The puzzling question then is how, and in what circumstances, has Ebolavirus suddenly surfaced in Guinea, which has never seen Ebolavirus before. In a paper published in July in PLOS Neglected Topical Diseases, Daniel Bausch and Lara Schwarz speculate on two possibilities of how the Zaire ebolavirus could have travelled all the way to West Africa. One, the virus was always present in West Africa but was not noticed in the absence of any human outbreaks, and two, it was introduced recently into the region. They, however, note that if the virus had been circulating for some time in the region, one would expect a much greater variation in its genetic sequence than the 97 per cent homology with the virus found earlier.

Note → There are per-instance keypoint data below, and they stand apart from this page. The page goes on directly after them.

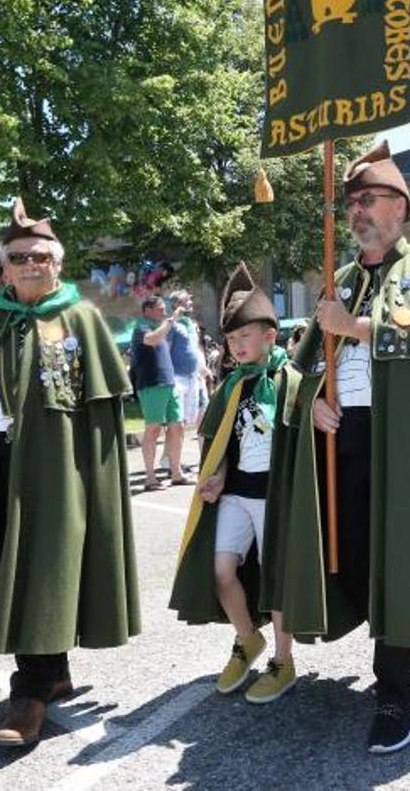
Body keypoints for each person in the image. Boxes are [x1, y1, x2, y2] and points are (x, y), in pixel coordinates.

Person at [270, 141, 410, 754]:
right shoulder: (340, 278)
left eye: (367, 199)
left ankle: (396, 688)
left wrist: (355, 327)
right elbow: (296, 365)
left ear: (400, 207)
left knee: (400, 559)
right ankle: (374, 659)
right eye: (350, 203)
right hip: (342, 438)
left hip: (403, 441)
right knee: (361, 556)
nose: (356, 211)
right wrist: (311, 399)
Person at [0, 198, 140, 747]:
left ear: (57, 263)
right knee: (9, 562)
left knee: (46, 563)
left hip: (57, 469)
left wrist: (94, 487)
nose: (30, 264)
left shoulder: (80, 318)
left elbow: (101, 417)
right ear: (7, 264)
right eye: (19, 256)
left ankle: (29, 693)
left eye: (40, 256)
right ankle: (54, 670)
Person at [170, 264, 300, 704]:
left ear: (270, 336)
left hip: (274, 499)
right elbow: (224, 441)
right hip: (238, 495)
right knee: (222, 571)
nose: (236, 346)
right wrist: (219, 474)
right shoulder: (231, 386)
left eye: (245, 336)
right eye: (230, 339)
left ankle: (284, 661)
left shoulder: (290, 382)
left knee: (278, 580)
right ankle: (248, 639)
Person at [131, 294, 188, 490]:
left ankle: (176, 473)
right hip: (152, 383)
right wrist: (172, 320)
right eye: (161, 309)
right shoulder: (141, 326)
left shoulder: (158, 326)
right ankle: (150, 477)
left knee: (177, 426)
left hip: (168, 382)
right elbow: (152, 340)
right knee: (153, 428)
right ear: (148, 310)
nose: (164, 313)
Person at [169, 290, 208, 437]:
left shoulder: (191, 324)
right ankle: (174, 459)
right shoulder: (171, 324)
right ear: (177, 304)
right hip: (179, 378)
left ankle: (204, 458)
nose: (190, 303)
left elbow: (196, 347)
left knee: (203, 414)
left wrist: (203, 367)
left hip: (197, 377)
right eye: (187, 300)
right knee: (179, 422)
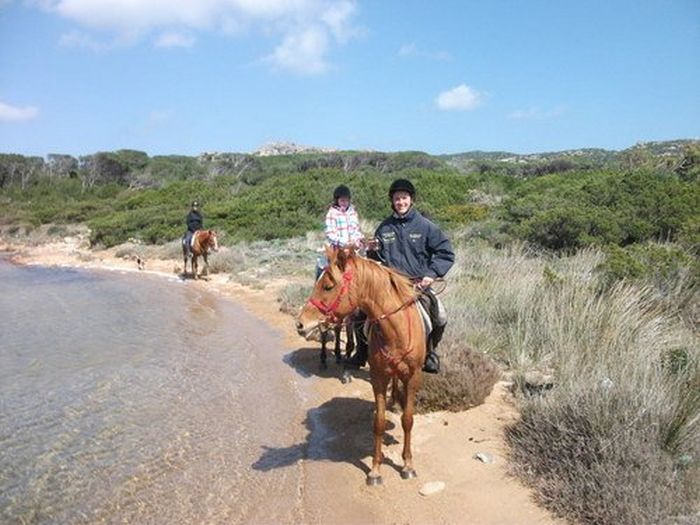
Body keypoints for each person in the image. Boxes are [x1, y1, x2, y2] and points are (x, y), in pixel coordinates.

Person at [346, 178, 455, 374]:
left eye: (404, 198)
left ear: (411, 199)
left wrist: (431, 274)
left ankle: (429, 353)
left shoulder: (426, 227)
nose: (401, 202)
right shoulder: (385, 227)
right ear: (392, 201)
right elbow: (376, 258)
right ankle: (361, 353)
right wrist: (372, 251)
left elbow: (445, 252)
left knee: (440, 316)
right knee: (359, 313)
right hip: (388, 286)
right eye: (397, 199)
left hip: (417, 284)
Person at [316, 185, 364, 278]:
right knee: (326, 272)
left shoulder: (353, 212)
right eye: (342, 200)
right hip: (337, 249)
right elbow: (330, 234)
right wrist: (344, 243)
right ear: (337, 200)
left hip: (352, 249)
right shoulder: (332, 213)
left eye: (346, 200)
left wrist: (357, 240)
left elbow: (356, 229)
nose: (344, 203)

They further go on to argue that if the virus was introduced recently into Guinea from far-off Central Africa, the most likely traveller was the fruit bat, the known wild reservoir of the virus, which can migrate to large distances. Although the virus is yet to be isolated from a bat in the region, exposures through hunting and consuming fruit bats, a practice similar to Central African customs that is known to be common in Guinea too, may have resulted in its introduction into humans.

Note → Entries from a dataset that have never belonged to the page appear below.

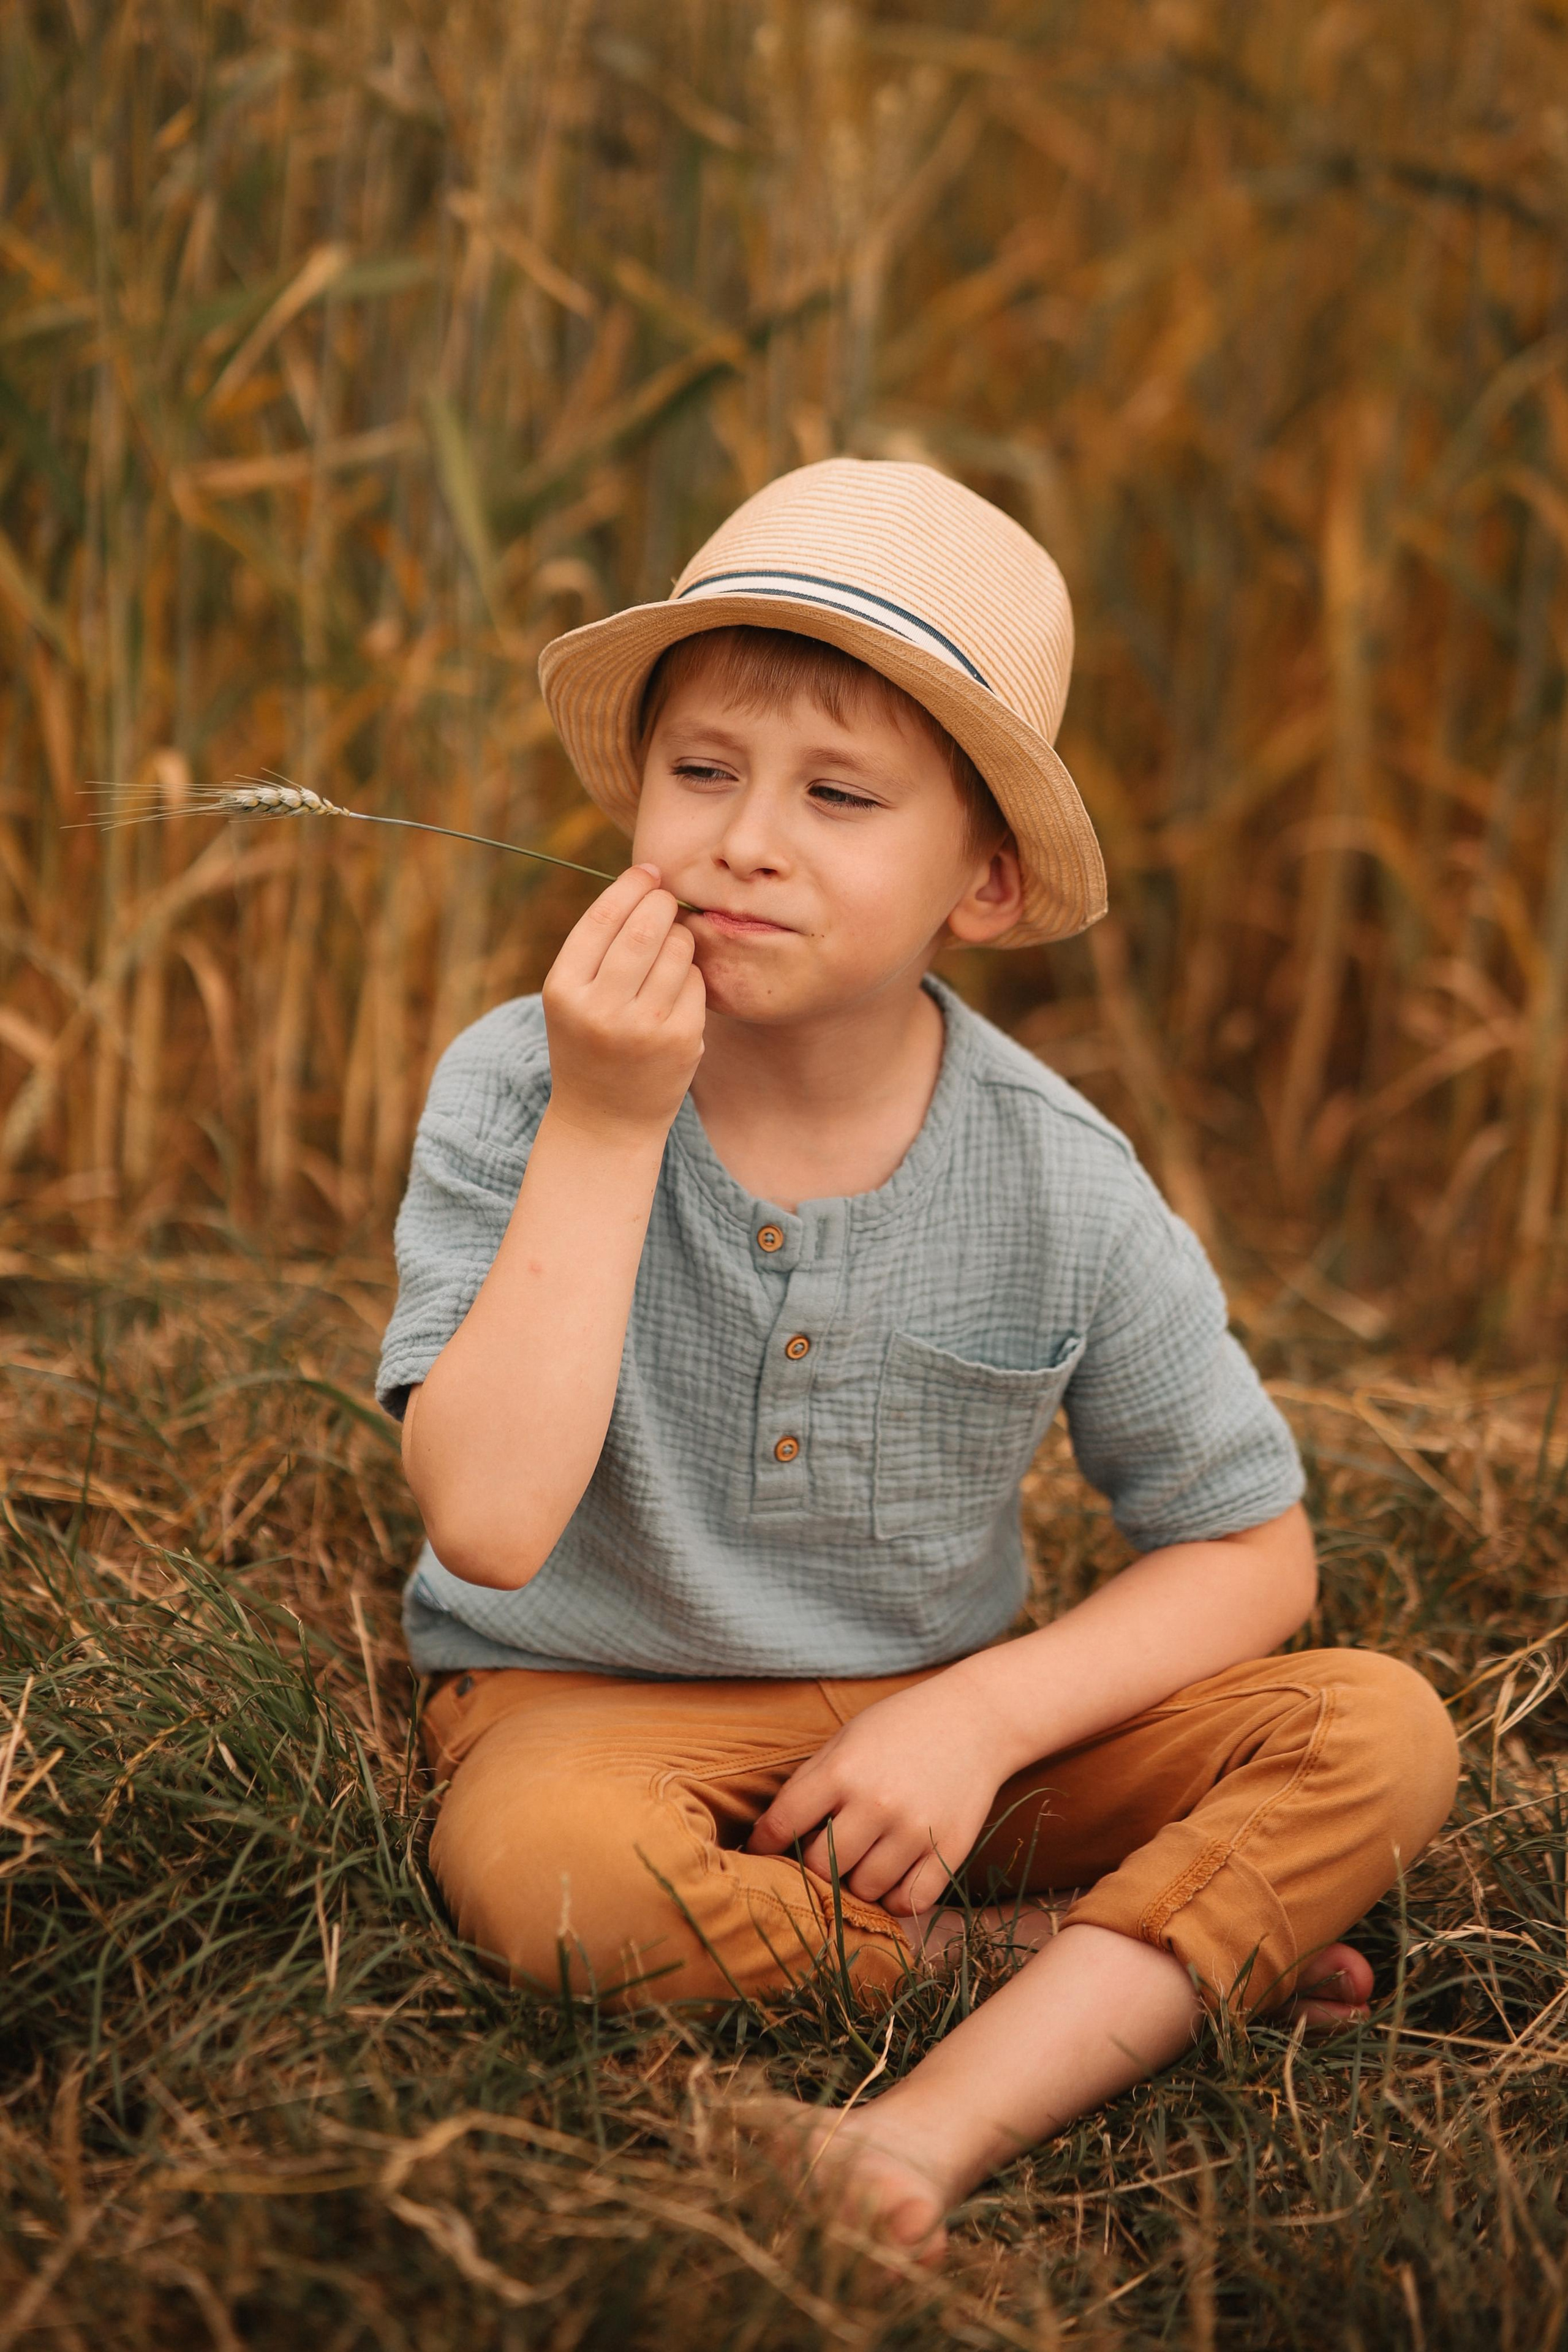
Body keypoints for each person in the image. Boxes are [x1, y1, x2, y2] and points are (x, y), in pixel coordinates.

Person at [377, 459, 1459, 2260]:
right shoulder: (526, 1083)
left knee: (1378, 1731)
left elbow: (1250, 1548)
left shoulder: (1057, 1175)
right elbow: (486, 1521)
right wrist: (608, 1122)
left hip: (939, 1735)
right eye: (702, 772)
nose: (745, 839)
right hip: (586, 1712)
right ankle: (1046, 1959)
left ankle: (919, 2131)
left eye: (840, 793)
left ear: (988, 878)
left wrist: (979, 1719)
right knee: (549, 1884)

“Despite the widely promulgated image of Ebolavirus mysteriously and randomly emerging from the forest, the sites of attack are far from random,” Bausch and Schwarz point out in their paper. “[L]arge haemorrhagic fever virus outbreaks almost invariably occur in areas in which the economy and public health system have been decimated from years of civil conflict or failed development. Biological or ecological factors may drive emergence of the virus from the forest, but clearly the socio-political landscape dictates where it goes from there—an isolated case or two or a large and sustained outbreak,” they added. Despite a wealth of mineral and other natural resources, civil governance in Guinea, which has witnessed a series of coups and much strife, has virtually collapsed. The country still possess the eighth lowest per capita income in the world, and the incidence of poverty has been steadily increasing since 2003, the researchers, who have lived in the region during 1998-2008, note.

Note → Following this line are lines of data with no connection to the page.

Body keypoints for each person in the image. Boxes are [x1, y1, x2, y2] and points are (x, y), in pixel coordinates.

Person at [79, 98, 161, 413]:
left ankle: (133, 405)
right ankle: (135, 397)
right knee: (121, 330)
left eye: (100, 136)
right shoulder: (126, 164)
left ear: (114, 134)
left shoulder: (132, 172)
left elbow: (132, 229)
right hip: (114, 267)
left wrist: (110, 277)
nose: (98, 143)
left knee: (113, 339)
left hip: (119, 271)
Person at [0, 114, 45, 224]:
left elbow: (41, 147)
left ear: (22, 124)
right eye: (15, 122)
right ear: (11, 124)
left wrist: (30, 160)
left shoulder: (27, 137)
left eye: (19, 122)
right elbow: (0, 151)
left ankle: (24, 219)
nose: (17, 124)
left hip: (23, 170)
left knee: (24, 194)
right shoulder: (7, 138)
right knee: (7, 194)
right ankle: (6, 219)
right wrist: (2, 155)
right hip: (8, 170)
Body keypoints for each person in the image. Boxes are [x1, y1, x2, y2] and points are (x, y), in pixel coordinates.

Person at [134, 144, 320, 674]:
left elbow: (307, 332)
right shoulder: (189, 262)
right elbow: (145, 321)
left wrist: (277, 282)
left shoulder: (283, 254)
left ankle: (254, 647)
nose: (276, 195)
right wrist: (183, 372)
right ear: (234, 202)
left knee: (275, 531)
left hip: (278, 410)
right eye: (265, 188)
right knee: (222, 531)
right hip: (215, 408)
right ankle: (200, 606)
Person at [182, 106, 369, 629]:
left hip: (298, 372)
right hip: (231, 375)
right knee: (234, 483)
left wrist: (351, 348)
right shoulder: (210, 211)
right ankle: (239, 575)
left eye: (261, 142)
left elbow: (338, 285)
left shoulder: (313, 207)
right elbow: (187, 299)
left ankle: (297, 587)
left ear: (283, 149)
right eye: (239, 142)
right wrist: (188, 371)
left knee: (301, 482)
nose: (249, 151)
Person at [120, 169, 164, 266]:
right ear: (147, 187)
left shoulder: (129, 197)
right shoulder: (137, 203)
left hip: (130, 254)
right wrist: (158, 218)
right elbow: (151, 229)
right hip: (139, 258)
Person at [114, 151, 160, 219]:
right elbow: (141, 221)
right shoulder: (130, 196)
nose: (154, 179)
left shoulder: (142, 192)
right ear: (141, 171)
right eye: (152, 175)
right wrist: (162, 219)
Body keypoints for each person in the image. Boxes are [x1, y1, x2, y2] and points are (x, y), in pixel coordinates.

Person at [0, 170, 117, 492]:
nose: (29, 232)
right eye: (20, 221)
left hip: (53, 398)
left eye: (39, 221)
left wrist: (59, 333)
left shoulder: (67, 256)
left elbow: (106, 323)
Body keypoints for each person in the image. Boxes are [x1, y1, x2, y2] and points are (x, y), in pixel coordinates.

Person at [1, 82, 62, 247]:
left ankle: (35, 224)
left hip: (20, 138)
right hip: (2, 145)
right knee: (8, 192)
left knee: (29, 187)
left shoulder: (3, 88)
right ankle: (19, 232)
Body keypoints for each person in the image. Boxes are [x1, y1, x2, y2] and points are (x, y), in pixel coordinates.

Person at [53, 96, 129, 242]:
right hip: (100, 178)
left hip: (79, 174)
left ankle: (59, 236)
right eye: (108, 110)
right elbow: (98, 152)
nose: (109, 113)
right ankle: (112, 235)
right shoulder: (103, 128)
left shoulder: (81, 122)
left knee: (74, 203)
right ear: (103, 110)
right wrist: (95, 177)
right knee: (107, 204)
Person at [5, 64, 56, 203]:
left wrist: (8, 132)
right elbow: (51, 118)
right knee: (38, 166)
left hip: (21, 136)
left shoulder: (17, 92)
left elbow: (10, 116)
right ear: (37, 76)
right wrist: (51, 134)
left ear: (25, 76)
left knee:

“The single most important lesson we learned,” wrote Francis Omasawa, who was the Director General of Health Sevices during the Ugandan outbreak in 2000, “was that building and holding public trust by the government and health personnel is the foundation of all control efforts. Ebola evokes fear and apprehension at individual and community levels, which easily results in herd responses, negative or positive. We achieved public trust in Uganda through very intensive communication with the public. The second key intervention we made was the recruitment of the support of community or village leaders.... In Uganda this was achieved by building community trust of the public health system.”

The need of the hour for the international community is to see how the health care infrastructure in these countries can be rebuilt and public trust in it restored.

*As the article was going for print, the WHO issued an update on August 27 with the news of EVD having also spread to the Democratic Republic of Congo (DRC). The Ministry of Health of the DRC notified the WHO that until August 18 it had identified a total of 24 suspected cases of haemorrhagic fever, including 13 deaths.